= ESERCIZIO =
Come potrebbe proseguire l'articolo sulle chiese scomparse della Spezia? Scrivine il seguito, cominciando subito dopo l'ultima frase.

= ESTRATTO DEL DOCUMENTO =
————————

Il Secolo XIX   30 agosto 2009 – La rubrica è dedicata a un libro di storia uscito nei mesi scorsi: “La Madonna della Scorza e le chiese perdute della Spezia” di Alberto Scaramuccia, da tempo impegnato in ricerche sul nostro territorio.

Nel libro si parla delle chiese che la venuta dell’Arsenale condannò alla demolizione. La Madonna della Scorza, situata  tra viale Ferrari e via Fiume, e la successiva chiesetta di piazzetta Ancona (incorporata nell’albergo Terminus), che ospitarono l’immagine della Madonna che è nella chiesa di Piazza Brin. E  tutte le altre chiese scomparse: quella di S. Carlo, in via Sapri, che fu ridotta  a teatro; di S. Gottardo, nell’area dove sorge il Palazzo della Provincia; di S. Apollonia, ricordata in una lapide di piazza Ginocchio. Le chiese mariane vicino al Lagora: la Madonna del Lagora, posizionata sul lato sinistro del torrente, ritratta dal Fossati in un dipinto conservato in Comune; Nostra Signora degli Angeli, Nostra Signora di Loreto e la Madonna dello Starolo. Ancora: le chiese di S. Brizio e S. Antonino, nella parte nord di viale Amendola, e la Madonna del Porto e la chiesa di S. Vito a Marola, lungo la via per Portovenere.

L’autore sottolinea che le chiese “al di là dell’importante momento religioso, assolvevano anche ad un rilevante ruolo sociale e civico”. Il fatto religioso, grazie a questo carattere “civile”, diventò elemento unificatore della collettività. Quel sentimento riusciva a legare le persone in una comunità. Insomma, le chiese svilupparono negli spezzini “senso di appartenenza” e “sentimento identitario”.

Nelle pagine finali è espressa una speranza: che si ritrovi un momento di sentire comune e si costruiscano forme nuove di comunità.

E’ un tema più che mai attuale. Da luogo della reciprocità e dell’essere in comune le città sono diventate luogo dell’alterità e della coabitazione competitiva di diversi. Né le chiese né le piazze, spesso sostituite dalle strade, sono lo spazio pubblico identitario di un tempo.

————————

= DATI SEGUENTI =
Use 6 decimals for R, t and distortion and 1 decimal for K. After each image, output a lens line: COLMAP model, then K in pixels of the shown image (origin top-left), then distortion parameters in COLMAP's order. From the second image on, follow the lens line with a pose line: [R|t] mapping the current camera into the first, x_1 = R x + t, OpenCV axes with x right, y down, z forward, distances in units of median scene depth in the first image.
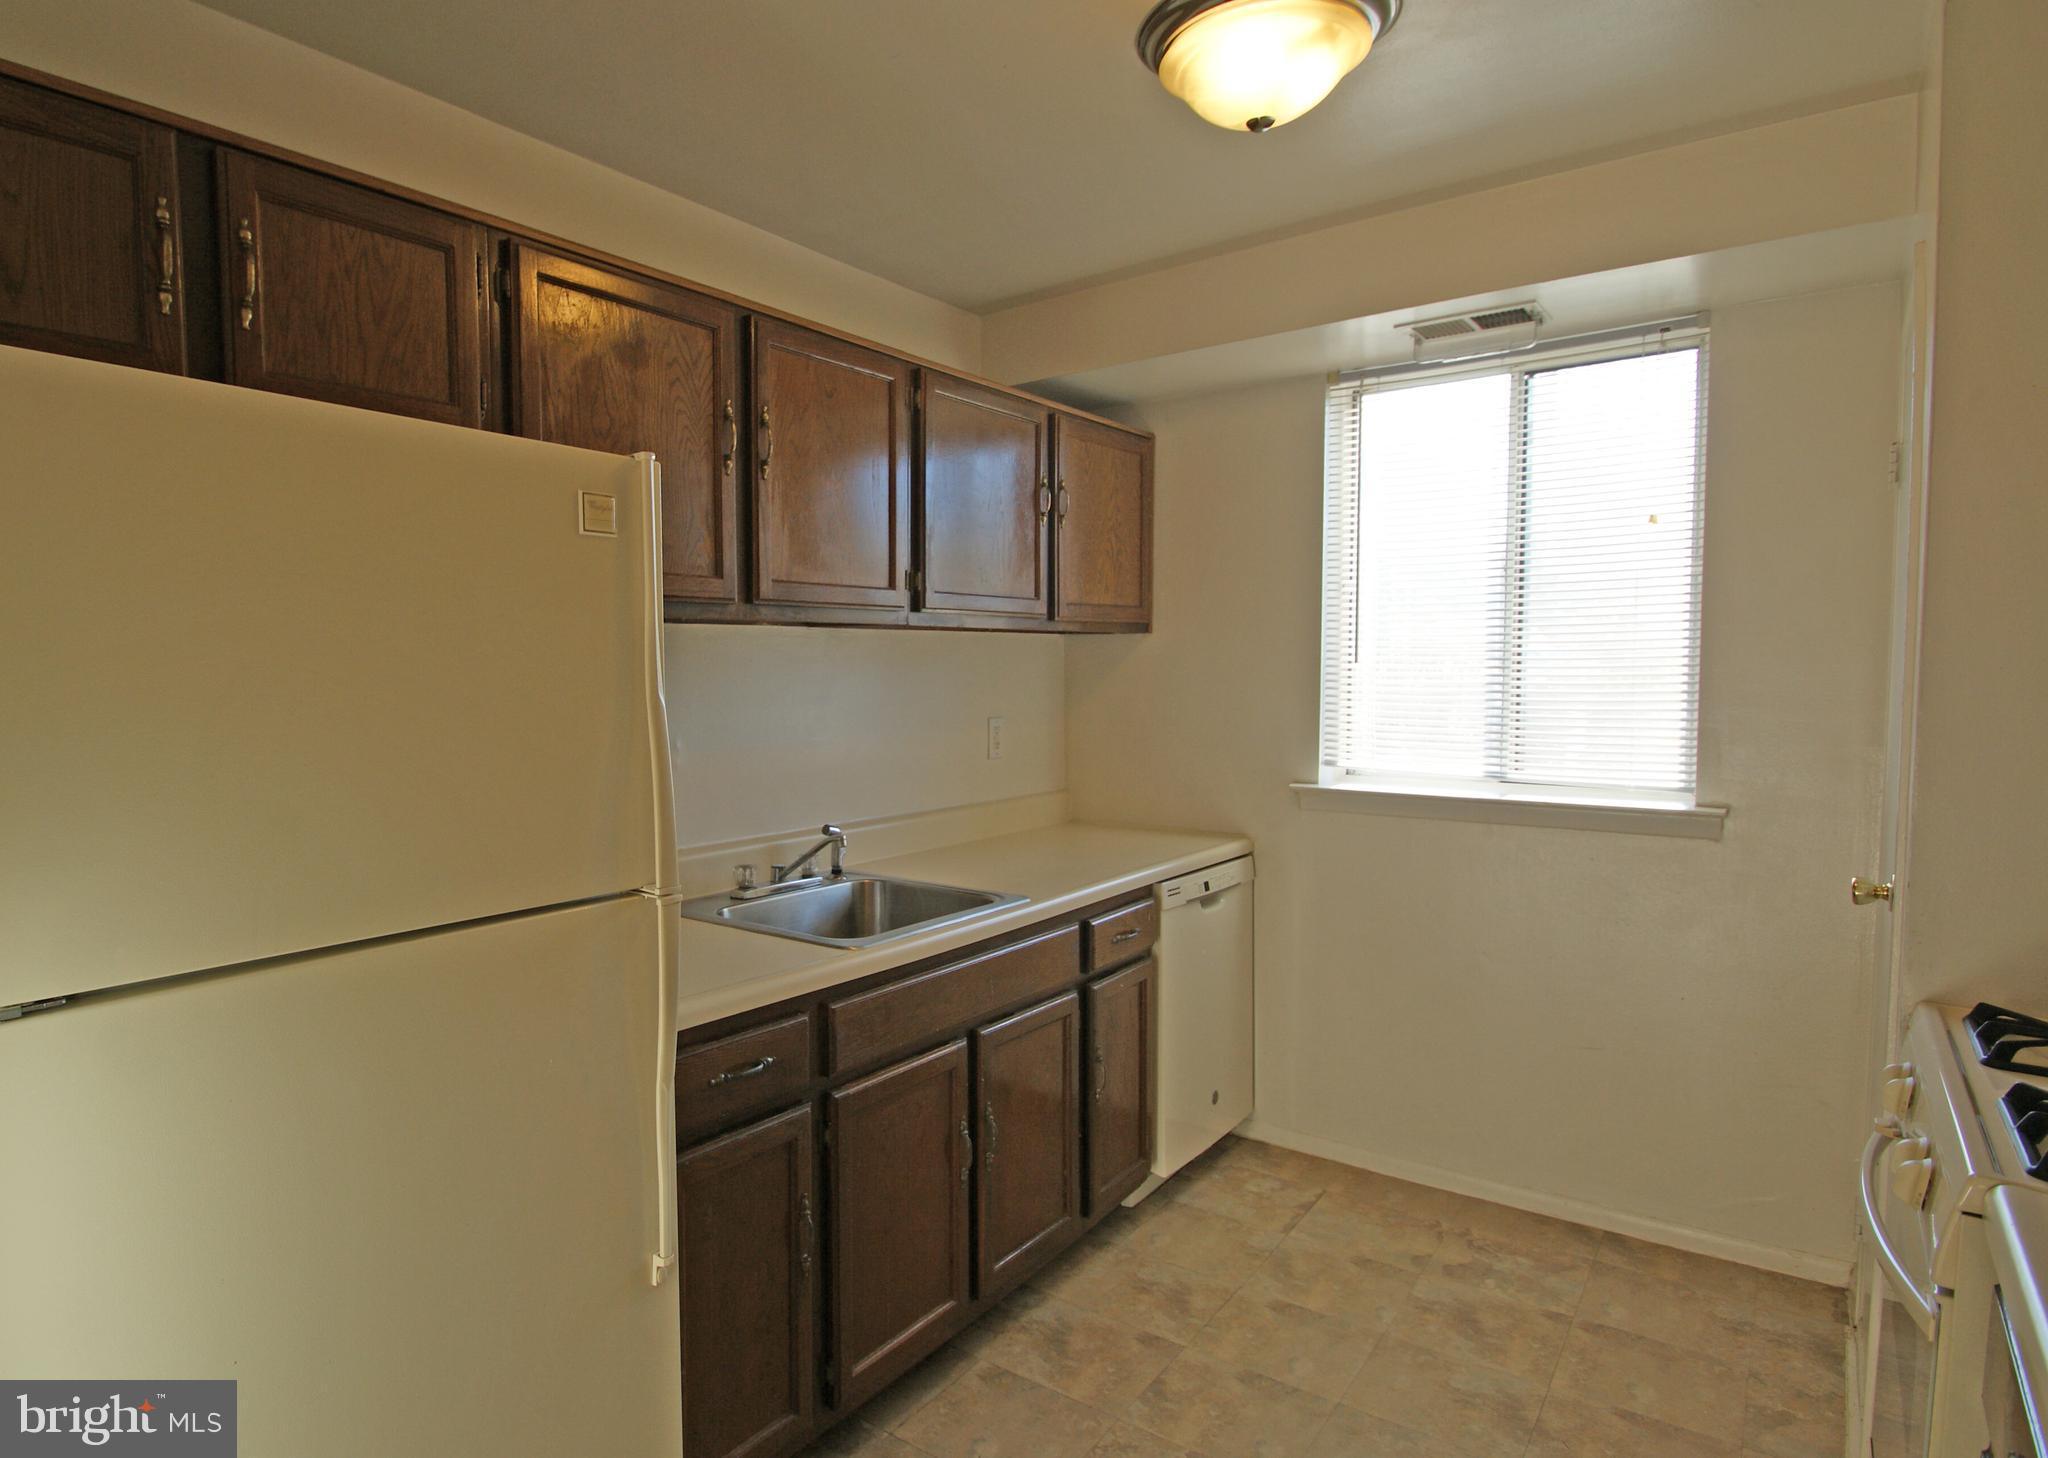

————————

= RISULTATO =
E tuttavia la traccia della prima radice della città è destinata a restare a lungo. Ho sempre pensato la città ancora come luogo dell’incontro e della socievolezza, anche nell’epoca della solitudine e della paura. In questa ricerca mi hanno guidato alcune idee.

La prima è che la città, per essere comunità, non può rinunciare al centro. La città deve conservare-restituire e moltiplicare, mai dissolvere la centralità. A Spezia abbiamo ricreato il centro storico, là dove c’erano solo asfalto e macchine, e fatto sì che in ogni quartiere della città ci fosse un centro, cioè la piazza. E presto sorgeranno nuove centralità, dal waterfront all’area ex Ip.

La seconda idea è che la città è comunità se è di tutti e se è partecipata da tutti. La costruzione condivisa del progetto della Spezia del futuro – i due piani strategici- ha fatto sì che la città non fosse di qualcuno: oligarchie o cordate di potere. Ognuno è stato partecipe, compreso il dissenso.

Infine: perché ci sia sentimento identitario servono le coscienze e i cuori, i cittadini che amano la città e si impegnano in un’impresa comune. Così i luoghi della vita saranno luoghi di vita, cioè veramente umani, e la partecipazione non sarà solo consenso o applauso. Per ridare fiducia e speranza ai cittadini occorre “proporre un ideale”, scrive il cardinal Tettamanzi. Le chiese perdute possono”tornare” solo così, agendo insieme a tutte le altre tendenze etiche per l’ideale di una città umana, ricca di valori morali e civili, dove “nessuno sia un’isola”.